* Quoted text *

Now the Lord will proceed to tell the offending people what to do: "Blow ye the cornet in Gibeah." The cornet was always used to give the signal of alarm. It was an instrument of horn; when the strong blower blew his blast through that horn, it meant that the enemy was at the gate; men were called upon to arise, put on their armour, stand erect, watch. "And the trumpet in Ramah." The trumpet was used as a signal for calling to worship; in the midst of the alarm there shall still be a place left for the adoration of God, for the exercise of those religious impulses and aspirations which make us men. Gibeah and Ramah were the weak points; through them the enemy would appear. The enemy already held Israel in savage grip, and through Gibeah and Ramah the enemy would seek the neck of Judah. What is to be done? Sound the cornet, blow the trumpet; be alarmed, and yet not irreligiously; be awakened, roused, but not so as to forget that God reigns and rules, and that the mightiest weapon is not formed of steel. Who can run his impious fingers over the sword of God's lightning? Alarm should never disable the religious faculty; panic should never be greater than the power of prayer; yea, rather when there is panic that can be vindicated by reason, there should be religiousness that can be justified by all that makes us what we are in the sight of God rational, intelligent, responsible, immortal. We must go to the prophets if we would find what God can do in the way of punishment; there would seem to be no tongue equal to the explanation of chastisement and penalty equal to the Hebrew tongue. It was a tongue that could round a prayer into noblest majesty better than any other, and when it came to deal with penalty, chastisement, the vindication of the divine righteousness, it became an instrument of tremendous power.

* Directive 1 *
Answer these questions about the passage on Gibeah and Ramah:
(a) What signal was the cornet always used to give?
(b) What was the trumpet used as a signal for?
(c) Which tongue does the passage say has no equal for explaining chastisement and penalty?

* Provided entries *

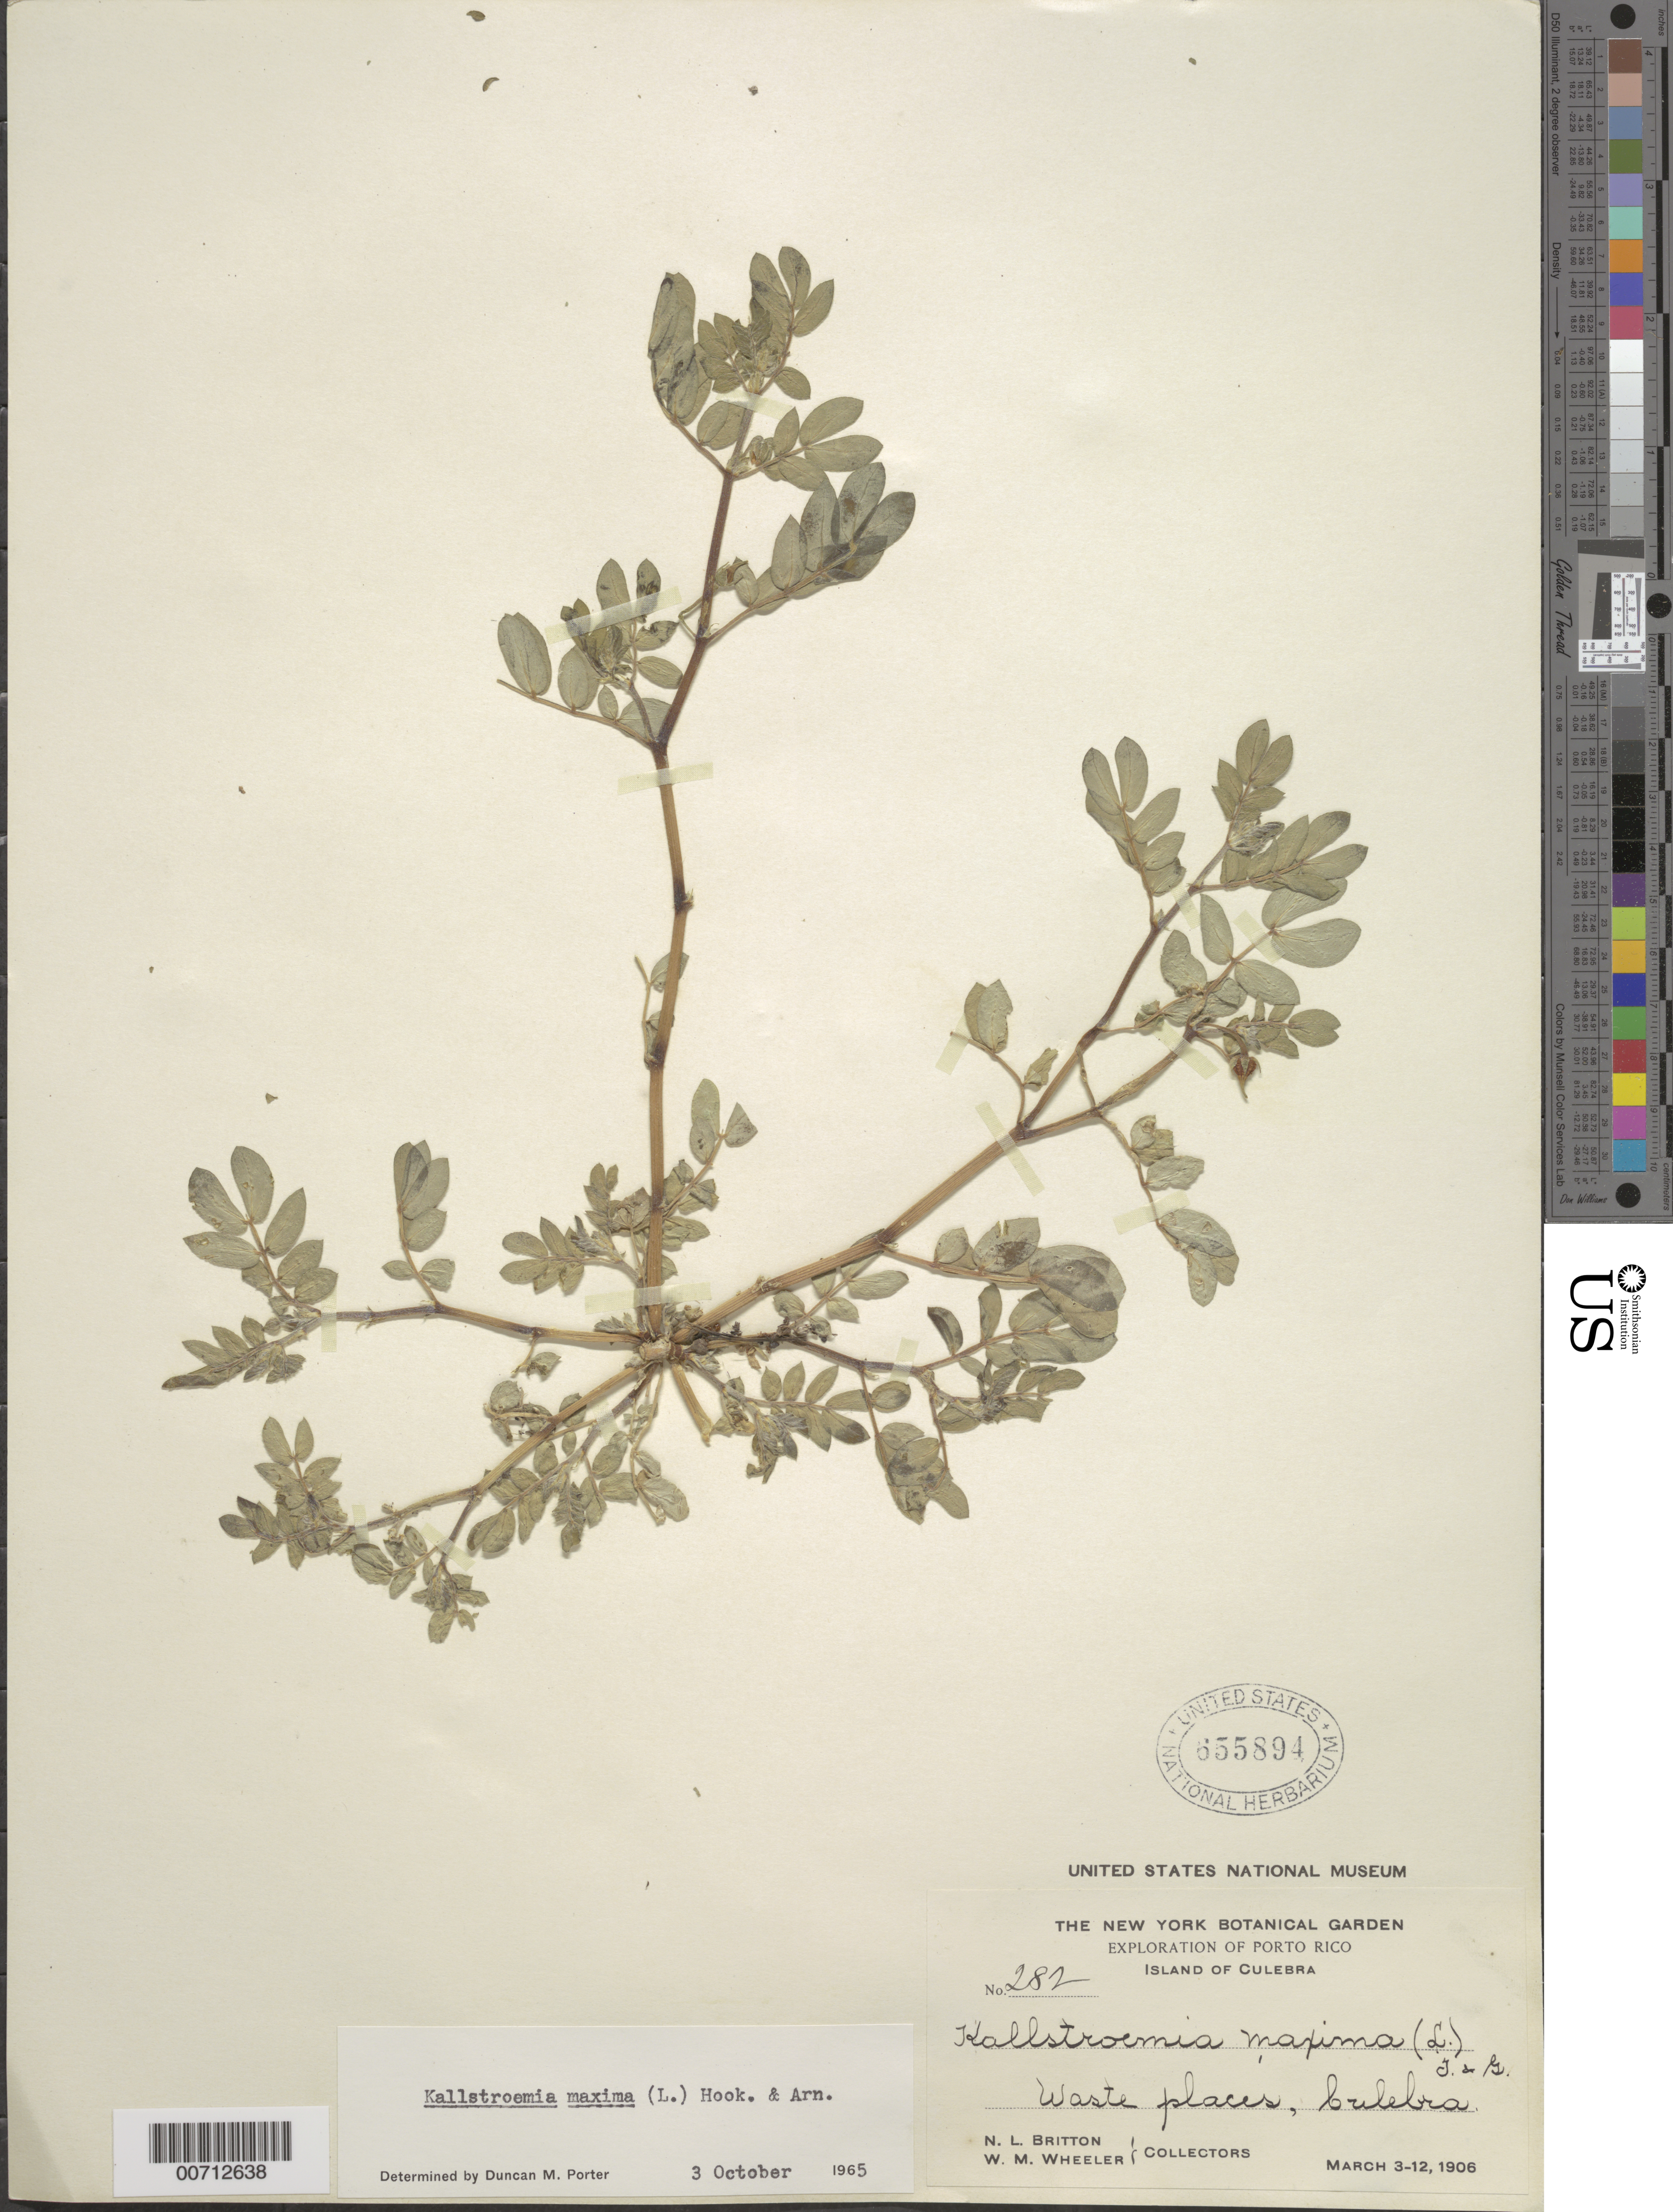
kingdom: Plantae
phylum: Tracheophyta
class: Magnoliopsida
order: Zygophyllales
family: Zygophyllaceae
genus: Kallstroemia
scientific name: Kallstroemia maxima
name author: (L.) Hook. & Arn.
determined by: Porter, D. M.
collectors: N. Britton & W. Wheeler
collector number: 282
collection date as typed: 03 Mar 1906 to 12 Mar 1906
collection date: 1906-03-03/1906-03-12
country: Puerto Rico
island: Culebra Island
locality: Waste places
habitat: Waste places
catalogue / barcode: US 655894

* Directive 2 *
In the rows above, update the lines starting at the one that contains "collectors: N. Britton & W. Wheeler" and ending at the last row, replacing "catalogue" with "catalog" and leaving everything else unchanged. Give only those lines.

* Full output 1 *
(a) The signal of alarm.
(b) Calling to worship.
(c) The Hebrew tongue.

* Full output 2 *
collectors: N. Britton & W. Wheeler
collector number: 282
collection date as typed: 03 Mar 1906 to 12 Mar 1906
collection date: 1906-03-03/1906-03-12
country: Puerto Rico
island: Culebra Island
locality: Waste places
habitat: Waste places
catalog / barcode: US 655894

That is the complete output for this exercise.